Political issues aside, the sculpture itself was cast from over seventy five thousand pieces of bronze, donated from people all over the world. Among these pieces are keys of houses abandoned by Argentines who fled the military dictatorship of the seventies.



From the plaza, I walked back through the centre and eventually returned to Juan Ignacio´s for a power nap and shower.

I joined up with the Dutch girls from the previous night, Peggy and Marjolijn, and set out to find a jazz festival that was on in the city for the whole month of November. We witnessed two events, neither of which could be described as anything close to ´jazz´.



The first was in a beautiful hall but this was juxtaposed with some very strange and out of sync dancing, performed by groups of students in tight black leggings and vests. They did also sing to some music being piped in but the visual horror show rendered this irrelevent.

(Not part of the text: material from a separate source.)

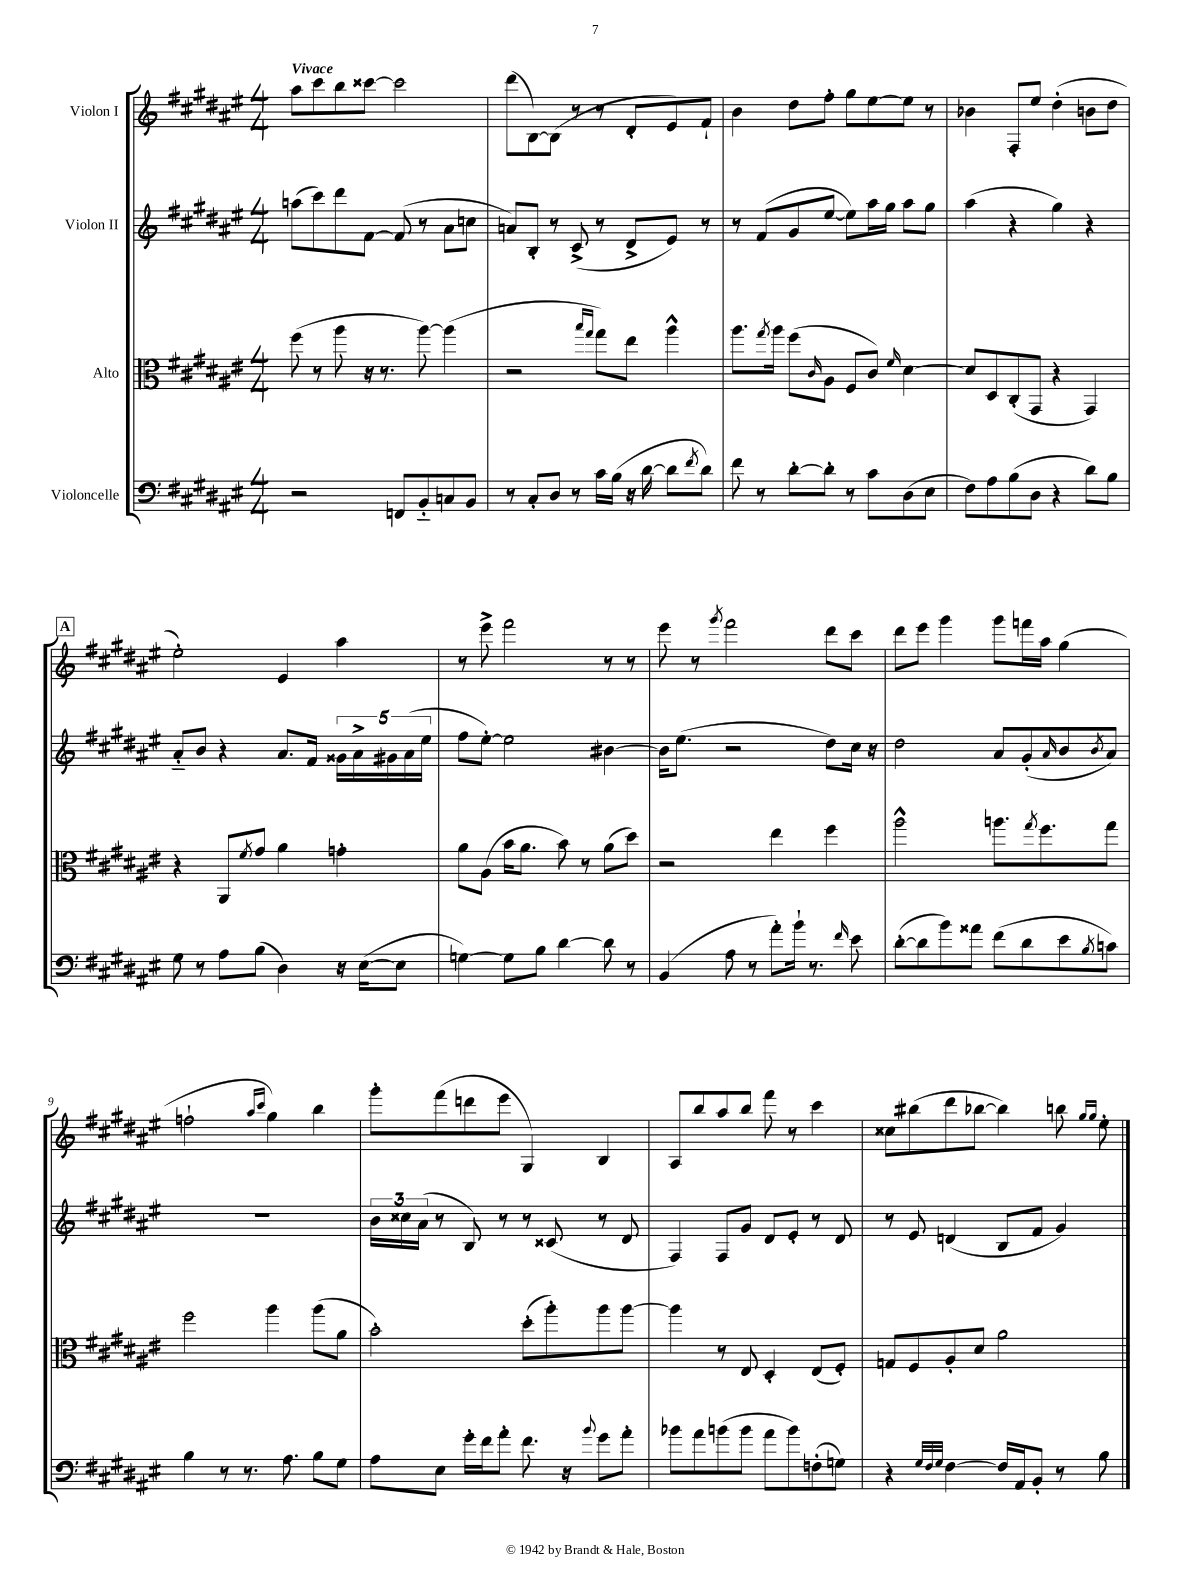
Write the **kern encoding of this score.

After a pizza we were joined by a couple of Argentine cousins and with them we moved on to the next venue. This was in a bar and featured a girl swinging light sticks, a group of men talking on a terrace and a man portraying someone that seemed depressed and liked to thump tables. Very bizarre but as long as the beers were flowing, I was happy.



Eventually, we ditched the sleezy locals and went back to Don Jaime for some chats and a final beer.

Today has been very lazy with a three hour sleep in the afternoon and the only other notable activities being the purchase of an alarm clock and a pen. Skype has been hard to come by in this city and this was echoed in my hour long walk to find an internet cafe that had it.

Tomorrow, I catch the 8.15AM to San Antonio De Areco and the 70th annual Day of the Gaucho Festival. I´ll be there for five days of drinking, dancing, gaucho games and crafts.

Fingers crossed the festival beats walking round in squares.

Also on Saturday is Auntie Joan´s 70th birthday but with my Gaucho Hostel reservation already made, I will regeretably be unable to attend. I send my love to everyone who can make it.